_Schriftliche Aufgabe 1:_
Wiederhole aus den Datensätzen genau die Zeilen, beginnend mit der Zeile, die „common name: Common bird's-foot-trefoil“ enthält, und endend mit der Zeile, die „scientific name: Misumessus oblongus“ enthält, beide eingeschlossen.

_Vorliegender Text:_
▬▬▬▬▬▬▬▬▬▬

Stadt sucht Eltern auf Zeit
63 Kinder aus der Stadt Salzburg sind nicht bei ihren leiblichen Eltern untergebracht. Die Arbeit der Pflegeeltern fordert viel, kann aber auch lohnend sein.
Als Marco bei Anna und Erik einzog, musste er sich umstellen. Der dreijährige Bub hatte zuvor fast nur Nahrung aus dem Flascherl bekommen. Als er bei seiner Pflegefamilie zum ersten Mal in seinem Leben ein echtes Frühstück sah, wusste er nicht, was das sollte. „Er hatte bis dahin noch nicht richtig essen gelernt“, sagt Pflegevater Erik. Noch nicht einmal gekostet habe er echtes Essen. „Er hat erst einmal für drei Personen gemampft. Nach den ersten Wochen hat es sich normalisiert.“
Auch was das Soziale betraf, habe Marco noch einmal durchstarten müssen, sagt Erik. Jetzt ist Marco 14 Jahre alt und aus der Familie von Anna und Erik nicht mehr wegzudenken. „Die Situation war auch für unsere beiden leiblichen Kinder eine Bereicherung. Sie haben gesehen: Man kann auch mal einen mitnehmen, der es nicht so gut erwischt hat. Jetzt sind die drei richtig zusammengeschweißt.“
Anna und Erik sind eines von 20 Elternpaaren, die derzeit in der Stadt Salzburg fremde Kinder in Pflege haben. Insgesamt sind 63 Kinder aus der Stadt Salzburg in einem anderen Familienverband. 34 davon sind bei Verwandten zur Pflege, 23 leben bei Pflegefamilien in der Stadt, sechs weitere bei Familien in einem anderen Bundesland.

▬▬▬▬▬▬▬▬▬▬

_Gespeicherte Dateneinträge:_
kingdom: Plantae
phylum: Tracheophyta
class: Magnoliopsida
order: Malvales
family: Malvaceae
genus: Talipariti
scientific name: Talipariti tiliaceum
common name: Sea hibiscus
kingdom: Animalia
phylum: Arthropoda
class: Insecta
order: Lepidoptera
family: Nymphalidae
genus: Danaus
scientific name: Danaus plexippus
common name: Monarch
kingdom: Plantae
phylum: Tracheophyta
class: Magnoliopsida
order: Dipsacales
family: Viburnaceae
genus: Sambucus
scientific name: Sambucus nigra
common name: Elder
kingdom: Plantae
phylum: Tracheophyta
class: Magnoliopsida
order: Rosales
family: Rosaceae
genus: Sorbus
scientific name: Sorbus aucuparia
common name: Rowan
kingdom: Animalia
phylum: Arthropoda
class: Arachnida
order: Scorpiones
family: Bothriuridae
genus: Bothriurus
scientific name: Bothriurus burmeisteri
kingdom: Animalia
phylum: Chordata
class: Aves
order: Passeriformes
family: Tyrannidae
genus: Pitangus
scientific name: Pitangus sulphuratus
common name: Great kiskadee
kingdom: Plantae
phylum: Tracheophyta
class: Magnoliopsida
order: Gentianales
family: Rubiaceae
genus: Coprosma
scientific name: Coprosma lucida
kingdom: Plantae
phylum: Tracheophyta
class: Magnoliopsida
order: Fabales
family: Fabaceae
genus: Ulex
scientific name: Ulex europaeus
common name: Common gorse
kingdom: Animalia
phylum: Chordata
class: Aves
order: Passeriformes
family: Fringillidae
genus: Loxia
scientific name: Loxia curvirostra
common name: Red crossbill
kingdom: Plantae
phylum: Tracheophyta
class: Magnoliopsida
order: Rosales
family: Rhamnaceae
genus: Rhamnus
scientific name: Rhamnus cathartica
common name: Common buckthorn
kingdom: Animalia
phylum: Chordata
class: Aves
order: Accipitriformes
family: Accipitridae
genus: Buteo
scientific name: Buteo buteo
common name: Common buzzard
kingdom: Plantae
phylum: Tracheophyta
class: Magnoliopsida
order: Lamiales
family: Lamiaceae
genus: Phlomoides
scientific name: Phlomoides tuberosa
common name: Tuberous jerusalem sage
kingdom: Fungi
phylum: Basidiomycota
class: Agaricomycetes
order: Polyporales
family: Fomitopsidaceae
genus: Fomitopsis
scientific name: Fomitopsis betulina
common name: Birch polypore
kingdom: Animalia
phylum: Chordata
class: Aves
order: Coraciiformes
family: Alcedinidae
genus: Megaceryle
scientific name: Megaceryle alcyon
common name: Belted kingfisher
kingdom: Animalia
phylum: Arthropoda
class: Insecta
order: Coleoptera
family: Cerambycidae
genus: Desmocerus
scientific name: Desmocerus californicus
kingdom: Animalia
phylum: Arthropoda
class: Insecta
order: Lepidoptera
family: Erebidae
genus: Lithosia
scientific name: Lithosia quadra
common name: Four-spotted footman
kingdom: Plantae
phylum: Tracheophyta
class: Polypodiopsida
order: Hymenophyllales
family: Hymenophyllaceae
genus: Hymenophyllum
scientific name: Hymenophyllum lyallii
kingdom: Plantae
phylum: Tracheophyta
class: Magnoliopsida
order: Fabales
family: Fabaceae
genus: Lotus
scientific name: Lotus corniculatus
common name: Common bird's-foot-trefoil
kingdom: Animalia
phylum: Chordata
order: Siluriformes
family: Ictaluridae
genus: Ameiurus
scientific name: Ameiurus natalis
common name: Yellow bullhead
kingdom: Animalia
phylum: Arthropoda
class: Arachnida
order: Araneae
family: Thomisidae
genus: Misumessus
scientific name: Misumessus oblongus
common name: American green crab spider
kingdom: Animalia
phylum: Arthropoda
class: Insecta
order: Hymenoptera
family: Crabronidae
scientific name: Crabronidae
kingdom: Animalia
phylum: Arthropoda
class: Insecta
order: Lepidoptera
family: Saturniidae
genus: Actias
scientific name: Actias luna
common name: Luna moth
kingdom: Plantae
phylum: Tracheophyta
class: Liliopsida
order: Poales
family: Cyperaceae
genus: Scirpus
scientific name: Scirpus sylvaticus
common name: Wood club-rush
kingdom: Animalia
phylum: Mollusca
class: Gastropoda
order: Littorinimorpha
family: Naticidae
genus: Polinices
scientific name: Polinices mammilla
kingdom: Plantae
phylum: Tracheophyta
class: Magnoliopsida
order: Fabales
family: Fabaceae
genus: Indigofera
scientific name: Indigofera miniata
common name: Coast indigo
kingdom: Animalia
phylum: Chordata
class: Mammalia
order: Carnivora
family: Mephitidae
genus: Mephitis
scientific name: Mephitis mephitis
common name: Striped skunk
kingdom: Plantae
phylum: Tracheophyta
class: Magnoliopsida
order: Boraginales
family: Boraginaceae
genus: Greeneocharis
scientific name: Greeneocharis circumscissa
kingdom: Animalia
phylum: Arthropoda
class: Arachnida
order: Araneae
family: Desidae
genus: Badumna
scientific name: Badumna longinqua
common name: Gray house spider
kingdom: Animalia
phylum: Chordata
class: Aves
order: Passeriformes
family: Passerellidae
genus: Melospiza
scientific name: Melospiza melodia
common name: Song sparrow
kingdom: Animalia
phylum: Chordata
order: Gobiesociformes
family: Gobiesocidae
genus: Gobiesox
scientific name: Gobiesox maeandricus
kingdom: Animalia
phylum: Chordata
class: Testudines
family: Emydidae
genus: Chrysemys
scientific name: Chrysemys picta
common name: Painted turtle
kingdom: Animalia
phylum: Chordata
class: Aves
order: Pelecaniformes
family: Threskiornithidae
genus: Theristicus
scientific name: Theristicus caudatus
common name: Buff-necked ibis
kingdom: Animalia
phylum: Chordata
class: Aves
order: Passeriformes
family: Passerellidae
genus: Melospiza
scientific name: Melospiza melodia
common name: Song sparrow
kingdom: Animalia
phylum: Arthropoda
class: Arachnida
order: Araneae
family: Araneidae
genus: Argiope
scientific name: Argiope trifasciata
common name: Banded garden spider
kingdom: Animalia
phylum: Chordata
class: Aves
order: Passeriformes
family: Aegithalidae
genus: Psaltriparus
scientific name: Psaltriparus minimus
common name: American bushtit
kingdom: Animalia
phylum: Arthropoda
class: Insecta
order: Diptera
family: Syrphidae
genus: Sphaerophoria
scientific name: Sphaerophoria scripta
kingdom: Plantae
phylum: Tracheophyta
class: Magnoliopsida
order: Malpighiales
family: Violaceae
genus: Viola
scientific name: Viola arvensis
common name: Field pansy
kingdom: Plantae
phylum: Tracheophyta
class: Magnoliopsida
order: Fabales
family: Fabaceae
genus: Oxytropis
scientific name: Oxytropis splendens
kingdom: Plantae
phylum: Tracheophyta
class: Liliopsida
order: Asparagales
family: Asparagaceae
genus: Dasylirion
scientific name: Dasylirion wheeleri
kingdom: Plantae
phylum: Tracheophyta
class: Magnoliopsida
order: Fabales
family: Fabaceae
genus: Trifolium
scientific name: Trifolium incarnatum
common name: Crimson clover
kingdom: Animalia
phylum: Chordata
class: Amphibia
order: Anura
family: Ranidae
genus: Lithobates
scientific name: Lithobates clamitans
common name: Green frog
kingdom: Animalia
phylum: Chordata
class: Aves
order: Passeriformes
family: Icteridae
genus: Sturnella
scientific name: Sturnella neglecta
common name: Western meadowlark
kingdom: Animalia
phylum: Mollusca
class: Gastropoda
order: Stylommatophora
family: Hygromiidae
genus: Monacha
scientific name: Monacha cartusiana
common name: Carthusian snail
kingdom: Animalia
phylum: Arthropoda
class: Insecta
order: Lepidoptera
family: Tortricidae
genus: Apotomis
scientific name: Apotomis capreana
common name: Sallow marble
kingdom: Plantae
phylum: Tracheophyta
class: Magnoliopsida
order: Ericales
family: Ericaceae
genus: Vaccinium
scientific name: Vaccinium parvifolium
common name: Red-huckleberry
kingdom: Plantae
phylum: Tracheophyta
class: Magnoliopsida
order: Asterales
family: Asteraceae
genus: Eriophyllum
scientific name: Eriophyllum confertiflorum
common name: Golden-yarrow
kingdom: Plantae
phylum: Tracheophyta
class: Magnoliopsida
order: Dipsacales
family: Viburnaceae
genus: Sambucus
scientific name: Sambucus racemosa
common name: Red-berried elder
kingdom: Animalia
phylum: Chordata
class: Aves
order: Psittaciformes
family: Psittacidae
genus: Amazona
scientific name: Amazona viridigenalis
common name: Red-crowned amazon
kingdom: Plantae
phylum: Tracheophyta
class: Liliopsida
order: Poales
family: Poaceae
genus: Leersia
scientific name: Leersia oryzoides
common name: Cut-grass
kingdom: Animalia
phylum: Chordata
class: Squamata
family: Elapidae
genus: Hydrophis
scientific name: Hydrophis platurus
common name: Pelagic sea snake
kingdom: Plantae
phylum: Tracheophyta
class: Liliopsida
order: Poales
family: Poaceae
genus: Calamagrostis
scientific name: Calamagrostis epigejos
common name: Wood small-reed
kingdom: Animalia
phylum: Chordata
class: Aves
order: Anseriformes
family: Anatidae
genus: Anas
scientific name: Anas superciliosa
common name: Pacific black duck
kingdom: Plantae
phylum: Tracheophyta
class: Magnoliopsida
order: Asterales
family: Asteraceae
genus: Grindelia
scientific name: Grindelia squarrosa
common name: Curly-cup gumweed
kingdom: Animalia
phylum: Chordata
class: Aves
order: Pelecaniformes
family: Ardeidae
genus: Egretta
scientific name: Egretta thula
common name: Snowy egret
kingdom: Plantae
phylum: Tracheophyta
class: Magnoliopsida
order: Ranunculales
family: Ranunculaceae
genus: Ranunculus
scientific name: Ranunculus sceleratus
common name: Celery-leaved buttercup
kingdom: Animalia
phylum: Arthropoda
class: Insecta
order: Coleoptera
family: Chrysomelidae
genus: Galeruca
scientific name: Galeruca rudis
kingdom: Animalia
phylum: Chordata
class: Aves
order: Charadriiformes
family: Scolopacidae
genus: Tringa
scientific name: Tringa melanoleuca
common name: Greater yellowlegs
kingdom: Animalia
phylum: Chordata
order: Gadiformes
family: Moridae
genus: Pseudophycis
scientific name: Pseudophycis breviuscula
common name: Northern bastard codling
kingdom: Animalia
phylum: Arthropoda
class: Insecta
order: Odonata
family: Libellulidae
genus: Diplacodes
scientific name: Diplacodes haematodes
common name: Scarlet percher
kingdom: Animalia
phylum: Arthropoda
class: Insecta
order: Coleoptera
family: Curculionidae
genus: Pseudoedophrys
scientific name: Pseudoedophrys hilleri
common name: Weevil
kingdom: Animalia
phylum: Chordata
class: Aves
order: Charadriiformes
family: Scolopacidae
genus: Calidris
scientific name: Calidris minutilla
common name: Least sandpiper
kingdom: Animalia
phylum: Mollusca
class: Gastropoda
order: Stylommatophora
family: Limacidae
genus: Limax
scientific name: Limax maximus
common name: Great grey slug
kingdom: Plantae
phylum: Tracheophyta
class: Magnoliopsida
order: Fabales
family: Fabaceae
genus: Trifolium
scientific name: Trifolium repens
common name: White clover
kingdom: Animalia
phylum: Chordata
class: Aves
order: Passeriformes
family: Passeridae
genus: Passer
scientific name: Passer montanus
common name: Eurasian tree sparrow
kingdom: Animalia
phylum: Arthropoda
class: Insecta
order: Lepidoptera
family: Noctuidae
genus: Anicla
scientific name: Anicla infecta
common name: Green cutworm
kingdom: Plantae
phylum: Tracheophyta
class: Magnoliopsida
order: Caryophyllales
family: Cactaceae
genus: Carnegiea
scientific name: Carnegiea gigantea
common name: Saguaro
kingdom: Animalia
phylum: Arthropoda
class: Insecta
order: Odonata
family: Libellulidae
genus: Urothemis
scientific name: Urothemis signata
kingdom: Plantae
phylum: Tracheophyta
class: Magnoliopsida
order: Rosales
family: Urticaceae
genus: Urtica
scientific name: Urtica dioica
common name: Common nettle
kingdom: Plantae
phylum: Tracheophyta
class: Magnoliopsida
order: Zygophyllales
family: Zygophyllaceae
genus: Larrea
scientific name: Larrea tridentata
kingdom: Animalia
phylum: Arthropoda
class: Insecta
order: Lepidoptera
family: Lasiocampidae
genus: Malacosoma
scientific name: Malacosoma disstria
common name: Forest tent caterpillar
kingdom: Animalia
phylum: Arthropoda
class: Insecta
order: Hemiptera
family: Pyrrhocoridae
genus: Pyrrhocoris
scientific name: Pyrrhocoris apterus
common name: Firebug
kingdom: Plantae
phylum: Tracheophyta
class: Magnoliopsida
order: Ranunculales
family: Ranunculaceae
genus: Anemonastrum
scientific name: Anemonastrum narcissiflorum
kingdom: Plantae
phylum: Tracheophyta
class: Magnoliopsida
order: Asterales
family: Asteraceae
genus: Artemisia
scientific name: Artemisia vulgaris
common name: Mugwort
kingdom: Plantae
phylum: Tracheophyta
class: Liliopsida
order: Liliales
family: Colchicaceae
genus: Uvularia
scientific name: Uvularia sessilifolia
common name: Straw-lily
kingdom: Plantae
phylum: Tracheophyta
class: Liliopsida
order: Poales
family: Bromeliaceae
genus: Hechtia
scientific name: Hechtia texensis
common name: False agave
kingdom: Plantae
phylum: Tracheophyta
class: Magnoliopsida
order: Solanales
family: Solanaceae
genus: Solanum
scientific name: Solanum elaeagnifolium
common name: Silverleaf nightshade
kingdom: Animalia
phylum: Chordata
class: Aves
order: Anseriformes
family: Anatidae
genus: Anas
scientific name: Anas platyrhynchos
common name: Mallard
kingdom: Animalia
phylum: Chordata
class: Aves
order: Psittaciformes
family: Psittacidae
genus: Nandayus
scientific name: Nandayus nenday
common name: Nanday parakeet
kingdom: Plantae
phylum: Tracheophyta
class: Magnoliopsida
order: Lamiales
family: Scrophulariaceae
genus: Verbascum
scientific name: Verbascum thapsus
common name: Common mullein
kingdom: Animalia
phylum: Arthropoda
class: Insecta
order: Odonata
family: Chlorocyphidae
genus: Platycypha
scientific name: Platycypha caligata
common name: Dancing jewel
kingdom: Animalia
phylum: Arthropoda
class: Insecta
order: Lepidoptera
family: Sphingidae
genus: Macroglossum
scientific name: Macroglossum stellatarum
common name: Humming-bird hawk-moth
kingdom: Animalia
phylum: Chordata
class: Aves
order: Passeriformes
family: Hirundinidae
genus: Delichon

▬▬▬▬▬▬▬▬▬▬

_Schriftliche Aufgabe 2:_
Gib den Abschnitt aus dem Text über Pflegekinder in Salzburg wieder, beginnend bei „Stadt sucht Eltern“ und endend bei „auch lohnend sein.“, und benenne dabei „Pflegeeltern“ in „Gasteltern“ um.

_Endgültige Antwort 1:_
common name: Common bird's-foot-trefoil
kingdom: Animalia
phylum: Chordata
order: Siluriformes
family: Ictaluridae
genus: Ameiurus
scientific name: Ameiurus natalis
common name: Yellow bullhead
kingdom: Animalia
phylum: Arthropoda
class: Arachnida
order: Araneae
family: Thomisidae
genus: Misumessus
scientific name: Misumessus oblongus

_Endgültige Antwort 2:_
Stadt sucht Eltern auf Zeit
63 Kinder aus der Stadt Salzburg sind nicht bei ihren leiblichen Eltern untergebracht. Die Arbeit der Gasteltern fordert viel, kann aber auch lohnend sein.